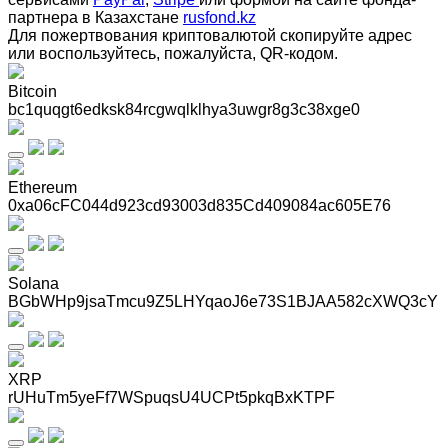
партнера в Казахстане
rusfond.kz
Для пожертвования криптовалютой скопируйте адрес
или воспользуйтесь, пожалуйста, QR-кодом
.
Bitcoin
bc1quqgt6edksk84rcgwqlklhya3uwgr8g3c38xge0
Ethereum
0xa06cFC044d923cd93003d835Cd409084ac605E76
Solana
BGbWHp9jsaTmcu9Z5LHYqaoJ6e73S1BJAA582cXWQ3cY
XRP
rUHuTm5yeFf7WSpuqsU4UCPt5pkqBxKTPF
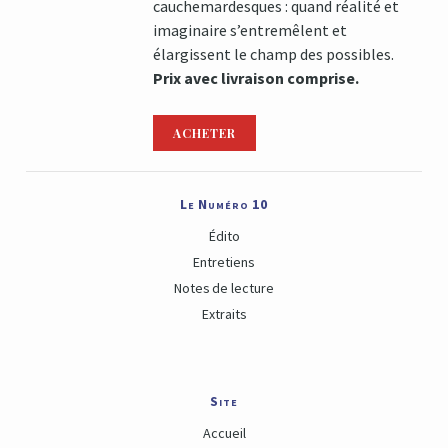
cauchemardesques : quand réalité et
imaginaire s’entremêlent et
élargissent le champ des possibles.
Prix avec livraison comprise.
ACHETER
Le Numéro 10
Édito
Entretiens
Notes de lecture
Extraits
Site
Accueil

[What you have to do] Reproduce the lines of the records above, starting with the line that contains "cauchemardesques : quand réalité et" and going on through the last line of the records.

[Task answer]
cauchemardesques : quand réalité et
imaginaire s’entremêlent et
élargissent le champ des possibles.
Prix avec livraison comprise.
ACHETER
Le Numéro 10
Édito
Entretiens
Notes de lecture
Extraits
Site
Accueil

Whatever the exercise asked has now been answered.